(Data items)
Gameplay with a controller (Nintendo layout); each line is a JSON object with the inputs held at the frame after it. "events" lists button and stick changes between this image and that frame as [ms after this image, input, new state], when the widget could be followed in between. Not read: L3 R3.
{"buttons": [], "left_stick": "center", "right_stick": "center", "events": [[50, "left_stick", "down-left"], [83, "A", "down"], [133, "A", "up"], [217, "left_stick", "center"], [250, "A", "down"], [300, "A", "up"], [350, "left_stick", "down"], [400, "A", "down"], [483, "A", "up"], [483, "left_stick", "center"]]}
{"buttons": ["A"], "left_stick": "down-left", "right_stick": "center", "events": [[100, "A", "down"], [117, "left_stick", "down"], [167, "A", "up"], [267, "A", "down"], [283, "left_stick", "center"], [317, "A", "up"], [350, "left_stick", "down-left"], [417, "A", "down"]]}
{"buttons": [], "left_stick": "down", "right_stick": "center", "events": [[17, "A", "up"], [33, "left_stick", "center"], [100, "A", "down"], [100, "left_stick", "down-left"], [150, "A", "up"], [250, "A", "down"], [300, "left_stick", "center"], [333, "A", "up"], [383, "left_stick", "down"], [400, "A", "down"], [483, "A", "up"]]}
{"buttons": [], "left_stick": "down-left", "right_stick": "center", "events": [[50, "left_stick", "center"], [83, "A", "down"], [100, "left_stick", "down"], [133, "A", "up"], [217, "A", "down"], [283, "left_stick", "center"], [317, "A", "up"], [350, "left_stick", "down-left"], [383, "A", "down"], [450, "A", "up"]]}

■ About this task ■
All of the data must be set down again exactly.

■ Output for this exercise ■
Gameplay with a controller (Nintendo layout); each line is a JSON object with the inputs held at the frame after it. "events" lists button and stick changes between this image and that frame as [ms after this image, input, new state], when the widget could be followed in between. Not read: L3 R3.
{"buttons": [], "left_stick": "center", "right_stick": "center", "events": [[50, "left_stick", "down-left"], [83, "A", "down"], [133, "A", "up"], [217, "left_stick", "center"], [250, "A", "down"], [300, "A", "up"], [350, "left_stick", "down"], [400, "A", "down"], [483, "A", "up"], [483, "left_stick", "center"]]}
{"buttons": ["A"], "left_stick": "down-left", "right_stick": "center", "events": [[100, "A", "down"], [117, "left_stick", "down"], [167, "A", "up"], [267, "A", "down"], [283, "left_stick", "center"], [317, "A", "up"], [350, "left_stick", "down-left"], [417, "A", "down"]]}
{"buttons": [], "left_stick": "down", "right_stick": "center", "events": [[17, "A", "up"], [33, "left_stick", "center"], [100, "A", "down"], [100, "left_stick", "down-left"], [150, "A", "up"], [250, "A", "down"], [300, "left_stick", "center"], [333, "A", "up"], [383, "left_stick", "down"], [400, "A", "down"], [483, "A", "up"]]}
{"buttons": [], "left_stick": "down-left", "right_stick": "center", "events": [[50, "left_stick", "center"], [83, "A", "down"], [100, "left_stick", "down"], [133, "A", "up"], [217, "A", "down"], [283, "left_stick", "center"], [317, "A", "up"], [350, "left_stick", "down-left"], [383, "A", "down"], [450, "A", "up"]]}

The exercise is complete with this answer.